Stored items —
::::::
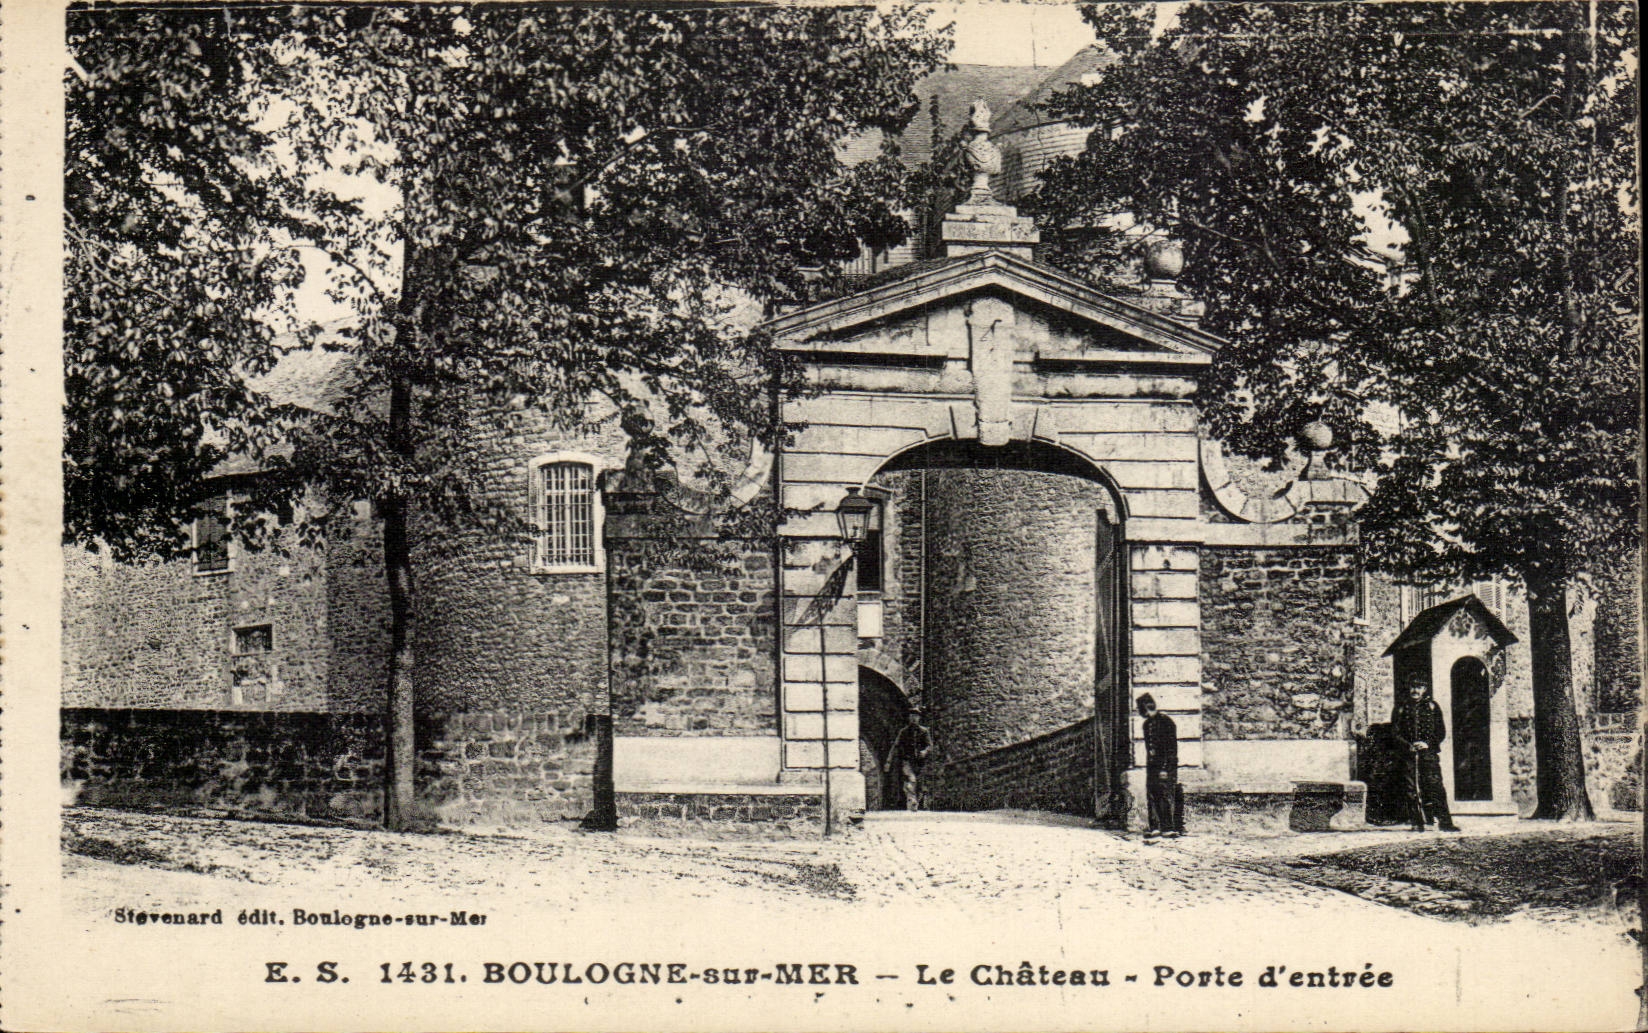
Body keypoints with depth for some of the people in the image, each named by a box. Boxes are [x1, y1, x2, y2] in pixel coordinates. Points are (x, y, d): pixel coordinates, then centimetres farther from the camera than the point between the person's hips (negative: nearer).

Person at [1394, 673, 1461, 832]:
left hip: (1430, 753, -1)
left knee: (1435, 786, -11)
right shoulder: (1402, 709, 13)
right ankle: (1418, 822, 3)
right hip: (1409, 754, 2)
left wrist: (1428, 743, -7)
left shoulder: (1432, 706, 11)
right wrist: (1408, 746, -6)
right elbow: (1397, 734, 11)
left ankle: (1444, 821, -10)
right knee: (1412, 789, -2)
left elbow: (1441, 732, 8)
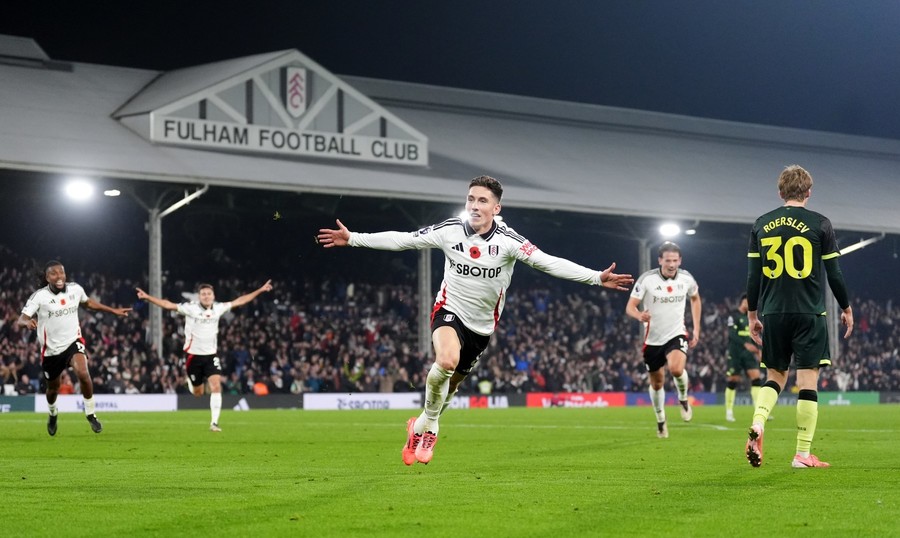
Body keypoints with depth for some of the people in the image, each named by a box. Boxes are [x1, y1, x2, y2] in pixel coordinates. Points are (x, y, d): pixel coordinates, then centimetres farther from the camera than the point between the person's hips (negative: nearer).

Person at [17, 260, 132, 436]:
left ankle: (91, 414, -10)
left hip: (73, 342, 1)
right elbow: (21, 319, -23)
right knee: (53, 388, 16)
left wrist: (114, 311, 19)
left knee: (83, 373, -28)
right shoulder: (39, 296, -16)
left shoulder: (75, 289, -4)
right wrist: (28, 322, -47)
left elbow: (88, 302, 18)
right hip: (51, 349, -1)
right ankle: (53, 413, 51)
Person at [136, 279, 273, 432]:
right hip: (193, 355, -2)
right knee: (198, 393, 9)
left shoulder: (218, 308, -1)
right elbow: (168, 305, -19)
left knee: (216, 386, -17)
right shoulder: (190, 308, -12)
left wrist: (260, 290, 10)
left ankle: (214, 423, -13)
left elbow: (239, 301, 9)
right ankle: (190, 381, 47)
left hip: (211, 355, 2)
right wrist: (147, 297, -29)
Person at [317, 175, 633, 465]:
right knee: (447, 361, -32)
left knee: (451, 385, 12)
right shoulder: (449, 231, -11)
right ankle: (430, 424, -9)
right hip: (450, 310, -2)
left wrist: (597, 278, -32)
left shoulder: (508, 241, -15)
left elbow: (549, 263, -22)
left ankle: (420, 427, 40)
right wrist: (353, 239, -7)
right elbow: (401, 240, -5)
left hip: (482, 324, 2)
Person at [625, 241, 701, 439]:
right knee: (657, 383, 11)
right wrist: (640, 315, -40)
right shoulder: (647, 279, -15)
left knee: (676, 369, -29)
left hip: (676, 334, 0)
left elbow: (695, 298, 16)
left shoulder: (686, 278, -6)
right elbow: (630, 307, -16)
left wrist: (696, 329, 12)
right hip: (653, 339, 0)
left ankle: (683, 398, 2)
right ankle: (660, 420, 35)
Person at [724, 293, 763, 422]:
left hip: (748, 354, 6)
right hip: (735, 354, -6)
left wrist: (758, 350, 9)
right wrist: (745, 344, -28)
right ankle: (729, 412, 11)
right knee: (732, 381, -1)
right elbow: (732, 334, -18)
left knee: (756, 378, -7)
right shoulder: (734, 317, -6)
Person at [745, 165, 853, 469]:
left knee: (775, 376, 15)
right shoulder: (819, 224, -2)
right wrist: (846, 309, 14)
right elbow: (834, 273, 0)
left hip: (773, 314, 3)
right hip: (809, 314, -3)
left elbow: (753, 276, 7)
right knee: (808, 380, 0)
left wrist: (752, 315, 16)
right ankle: (803, 454, -2)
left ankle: (757, 426, -11)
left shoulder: (761, 225, 6)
::::::
Task directions — Set down the records above exactly as written, beginning with the first line and ending with the line that contains "right knee: (657, 383, 11)", and do not include pictures.

Final answer —
Body keypoints with depth for some of the people in the image, each named by a box. Boxes are [x1, y1, x2, y2] in pixel coordinates. Points are (x, y, d): pixel coordinates, then centimetres farther from the camera than the point between the person's hips (negative: nearer).

Person at [1394, 673, 1461, 832]:
left hip: (1430, 753, -1)
left knee: (1435, 786, -11)
right shoulder: (1402, 709, 13)
right ankle: (1418, 822, 3)
right hip: (1409, 754, 2)
left wrist: (1428, 743, -7)
left shoulder: (1432, 706, 11)
right wrist: (1408, 746, -6)
right elbow: (1397, 734, 11)
left ankle: (1444, 821, -10)
right knee: (1412, 789, -2)
left elbow: (1441, 732, 8)
Body keypoints with depth for some of the people in the image, each named by a box. Boxes are [x1, y1, x2, y2] in pixel coordinates. Points are (x, y, d): pixel coordinates, then centimetres farther from the camera than the point between the person's hips (negative: nearer).

Person at [17, 260, 132, 436]:
left ankle: (91, 414, -10)
left hip: (73, 342, 1)
right elbow: (21, 319, -23)
right knee: (53, 388, 16)
left wrist: (114, 311, 19)
left knee: (83, 373, -28)
right shoulder: (39, 296, -16)
left shoulder: (75, 289, -4)
right wrist: (28, 322, -47)
left elbow: (88, 302, 18)
right hip: (51, 349, -1)
right ankle: (53, 413, 51)
Person at [136, 279, 273, 432]:
right hip: (193, 355, -2)
right knee: (198, 393, 9)
left shoulder: (218, 308, -1)
right elbow: (168, 305, -19)
left knee: (216, 386, -17)
right shoulder: (190, 308, -12)
left wrist: (260, 290, 10)
left ankle: (214, 423, -13)
left elbow: (239, 301, 9)
right ankle: (190, 381, 47)
left hip: (211, 355, 2)
right wrist: (147, 297, -29)
Person at [317, 175, 633, 465]:
right knee: (447, 361, -32)
left knee: (451, 385, 12)
right shoulder: (449, 231, -11)
right ankle: (430, 424, -9)
right hip: (450, 310, -2)
left wrist: (597, 278, -32)
left shoulder: (508, 241, -15)
left elbow: (549, 263, -22)
left ankle: (420, 427, 40)
right wrist: (353, 239, -7)
right elbow: (401, 240, -5)
left hip: (482, 324, 2)
Person at [625, 241, 701, 439]:
right knee: (657, 383, 11)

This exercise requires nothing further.